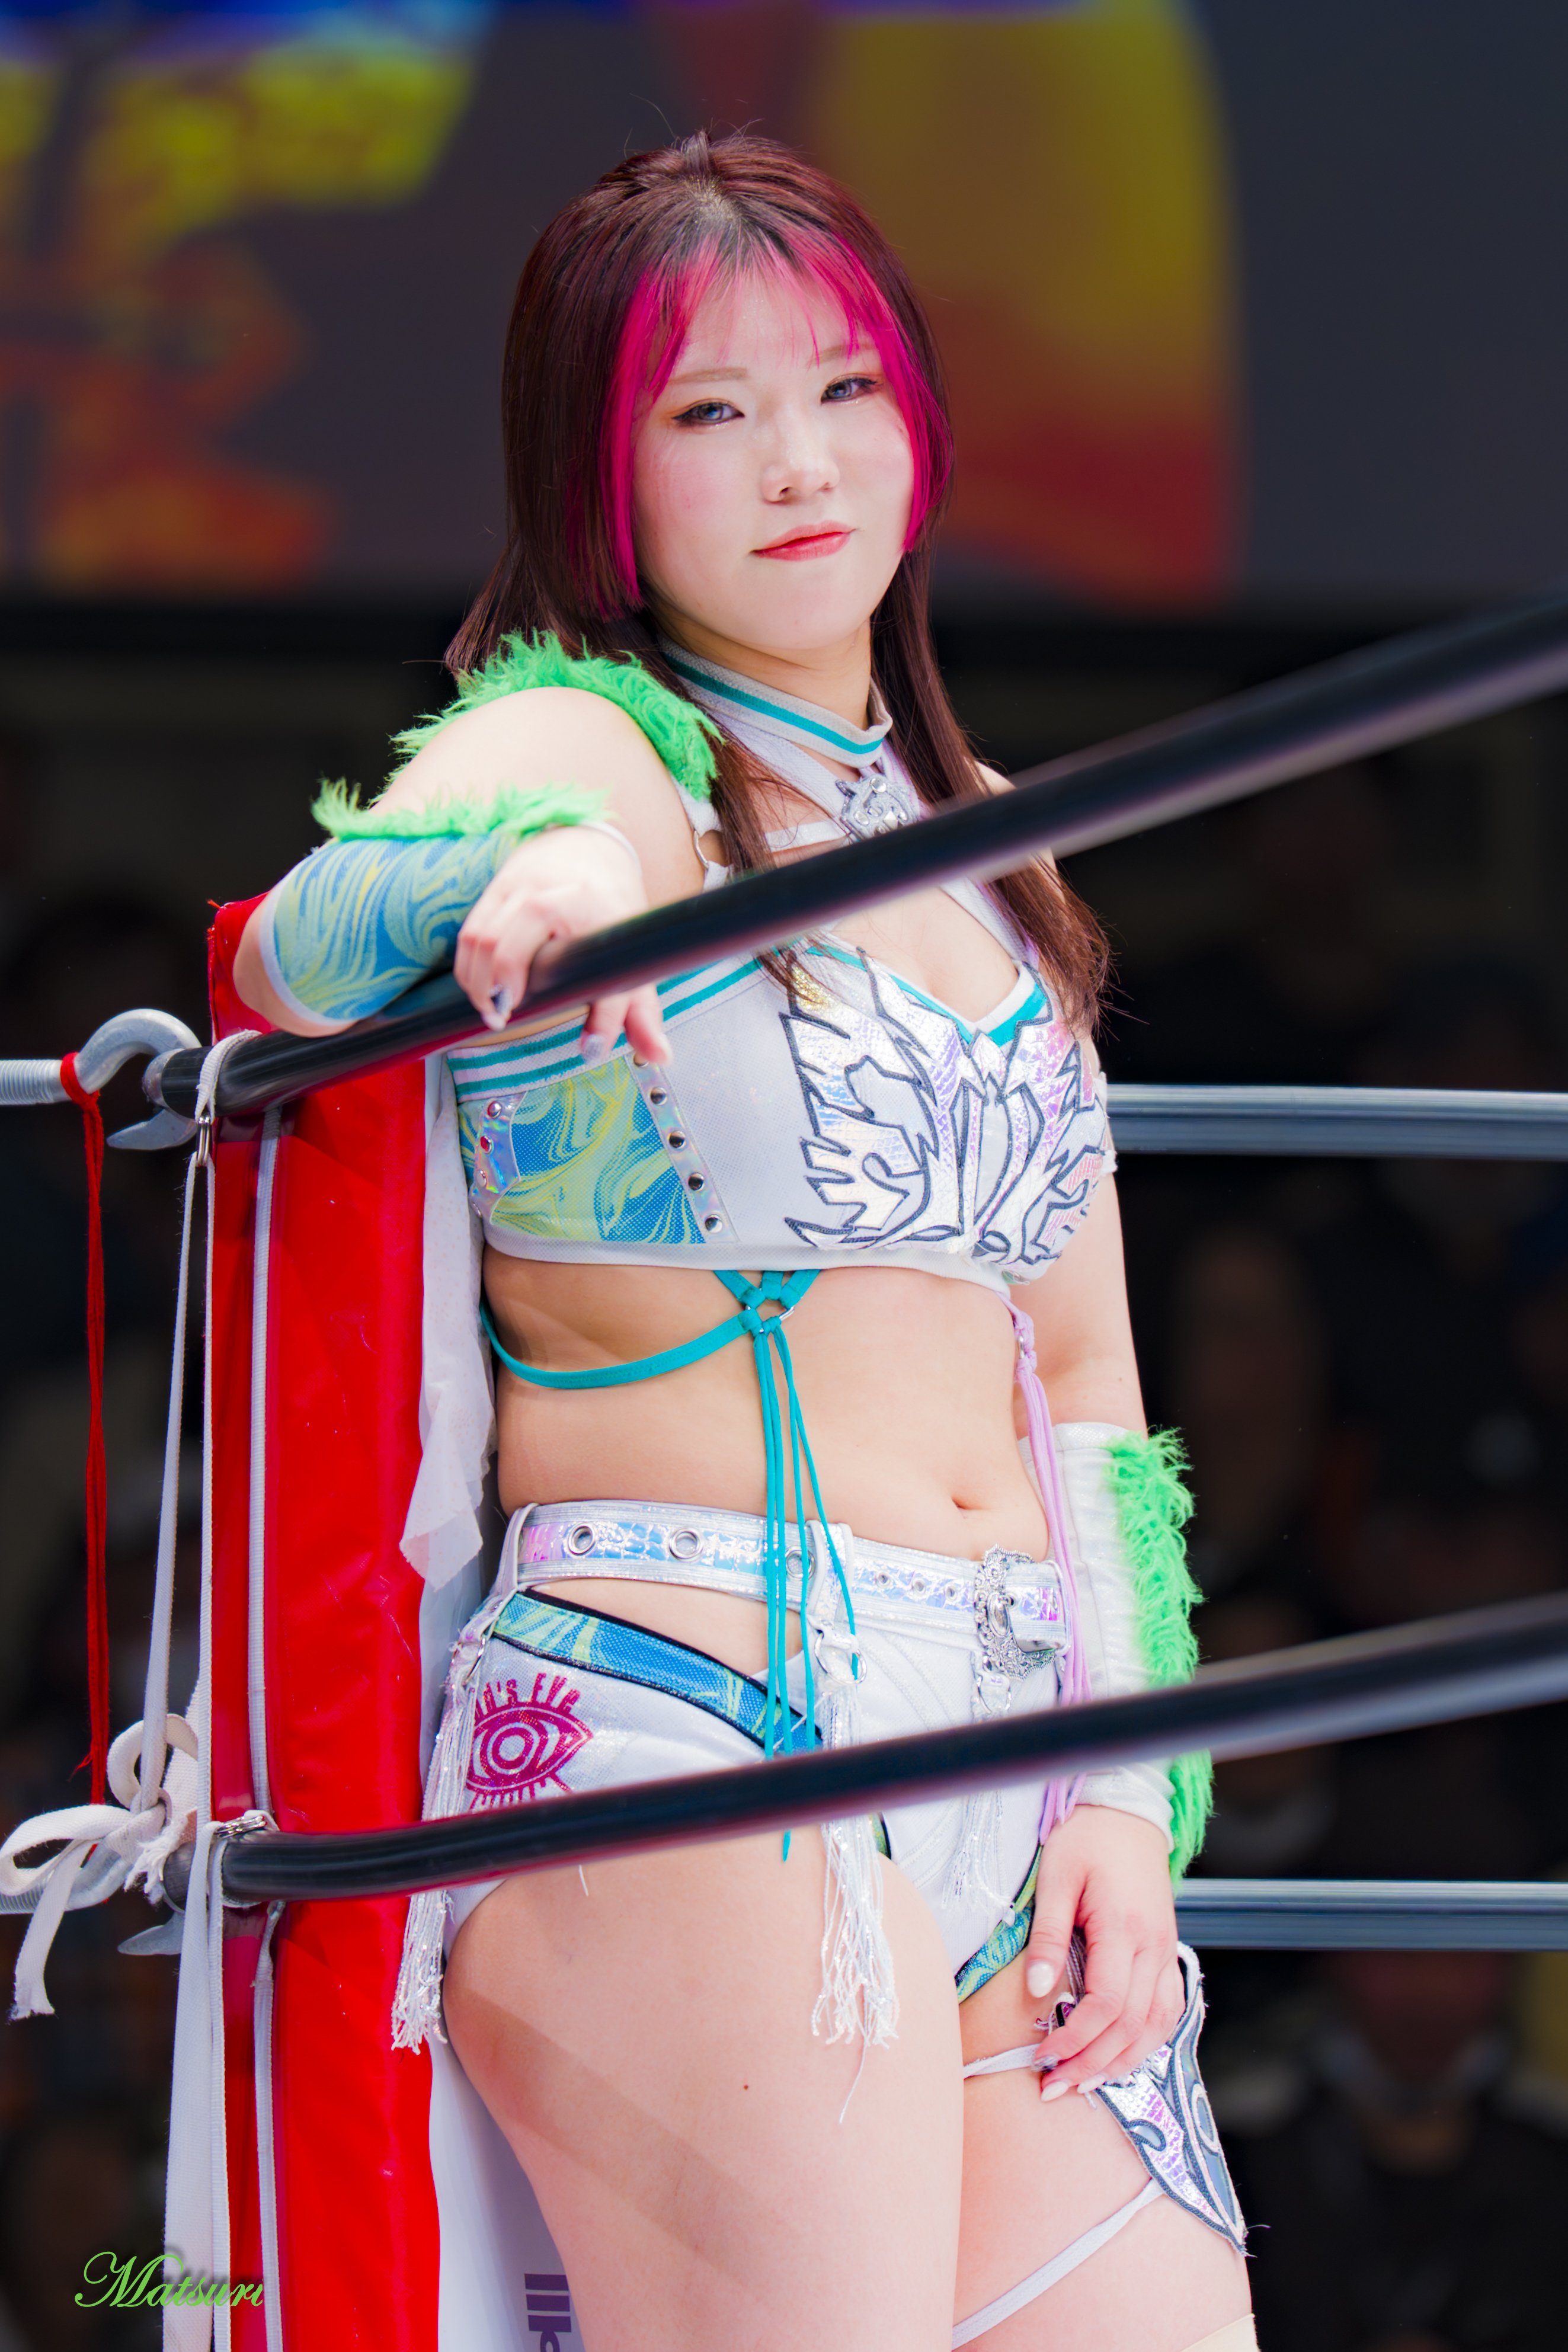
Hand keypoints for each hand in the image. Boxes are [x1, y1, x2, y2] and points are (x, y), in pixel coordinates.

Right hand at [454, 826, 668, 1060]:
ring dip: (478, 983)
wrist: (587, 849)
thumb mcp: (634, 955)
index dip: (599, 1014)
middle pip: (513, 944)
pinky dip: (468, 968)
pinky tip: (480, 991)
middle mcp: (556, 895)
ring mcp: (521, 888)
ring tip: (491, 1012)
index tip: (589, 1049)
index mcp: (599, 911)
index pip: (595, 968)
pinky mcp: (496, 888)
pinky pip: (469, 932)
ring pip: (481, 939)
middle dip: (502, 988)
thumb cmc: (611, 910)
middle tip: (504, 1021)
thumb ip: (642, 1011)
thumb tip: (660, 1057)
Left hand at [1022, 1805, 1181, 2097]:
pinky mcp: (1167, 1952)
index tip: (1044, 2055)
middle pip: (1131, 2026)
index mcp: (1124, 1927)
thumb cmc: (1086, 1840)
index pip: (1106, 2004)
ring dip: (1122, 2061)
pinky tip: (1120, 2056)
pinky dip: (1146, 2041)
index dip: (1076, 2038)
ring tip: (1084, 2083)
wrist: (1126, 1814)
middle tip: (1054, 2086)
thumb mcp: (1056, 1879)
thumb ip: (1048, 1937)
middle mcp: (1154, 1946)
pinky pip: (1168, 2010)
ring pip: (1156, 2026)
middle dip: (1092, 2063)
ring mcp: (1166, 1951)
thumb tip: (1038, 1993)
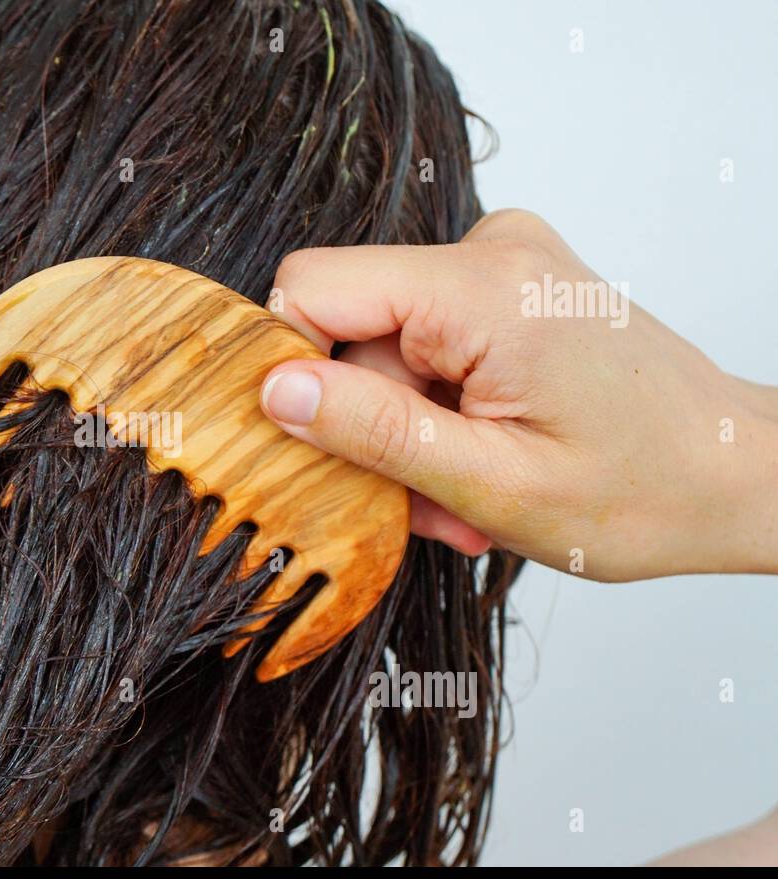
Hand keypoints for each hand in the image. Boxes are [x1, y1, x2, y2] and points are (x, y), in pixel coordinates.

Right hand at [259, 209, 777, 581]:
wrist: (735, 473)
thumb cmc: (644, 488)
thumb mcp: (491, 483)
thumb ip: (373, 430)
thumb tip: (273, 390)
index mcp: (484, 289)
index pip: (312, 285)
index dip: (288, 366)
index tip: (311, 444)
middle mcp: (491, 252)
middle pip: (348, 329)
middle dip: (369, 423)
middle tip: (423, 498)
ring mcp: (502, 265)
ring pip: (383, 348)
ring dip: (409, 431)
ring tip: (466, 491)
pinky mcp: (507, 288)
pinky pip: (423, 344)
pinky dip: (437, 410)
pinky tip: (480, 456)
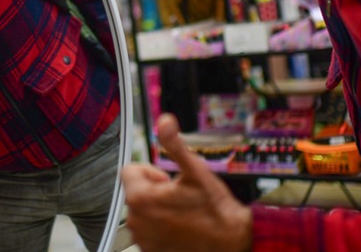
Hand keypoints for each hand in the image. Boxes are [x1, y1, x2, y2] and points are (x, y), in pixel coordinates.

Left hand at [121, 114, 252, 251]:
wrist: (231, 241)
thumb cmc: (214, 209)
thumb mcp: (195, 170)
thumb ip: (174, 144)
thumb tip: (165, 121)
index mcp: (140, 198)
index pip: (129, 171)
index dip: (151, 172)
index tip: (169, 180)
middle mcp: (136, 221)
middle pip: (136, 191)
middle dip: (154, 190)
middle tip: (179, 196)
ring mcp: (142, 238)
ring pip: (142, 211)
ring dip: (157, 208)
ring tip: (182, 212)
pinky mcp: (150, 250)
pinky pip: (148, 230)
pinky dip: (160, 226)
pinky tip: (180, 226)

════════════════════

▸ **REQUIRED WORK**
Pictures excluded, transcribe the listing above exactly from the line with "ring mcp: (521, 888)" through the line with "thumb ip: (373, 430)", and no further.

▸ **EXERCISE OUTPUT**
ring mcp: (521, 888)
ring tip: (491, 1012)
index tip: (589, 1049)
index mcp: (599, 911)
index pip: (595, 968)
pinky mcp: (496, 888)
pinky pip: (469, 932)
ring pip: (481, 939)
middle dip: (502, 988)
thumb cmc: (611, 910)
middle tip: (504, 1021)
thumb ip: (642, 1011)
thumb tip: (660, 1057)
Left hand at [1022, 1805, 1181, 2097]:
pinky mcp: (1167, 1952)
index tip: (1044, 2055)
middle pip: (1131, 2026)
index mcp: (1124, 1927)
thumb cmc: (1086, 1840)
index pip: (1106, 2004)
ring dip: (1122, 2061)
pinky tip: (1120, 2056)
pinky dip: (1146, 2041)
index dip: (1076, 2038)
ring tip: (1084, 2083)
wrist: (1126, 1814)
middle tip: (1054, 2086)
thumb mcp: (1056, 1879)
thumb ip: (1048, 1937)
middle mcp: (1154, 1946)
pinky pip: (1168, 2010)
ring pip: (1156, 2026)
middle dip: (1092, 2063)
ring mcp: (1166, 1951)
thumb tip: (1038, 1993)
Hand keypoints for each hand in the image. Boxes are [x1, y1, x2, y2] and points are (x, y), in pixel coordinates.

Right hand at [259, 209, 777, 581]:
wrist: (735, 473)
thumb cmc: (644, 488)
thumb mcp: (491, 483)
thumb ip: (373, 430)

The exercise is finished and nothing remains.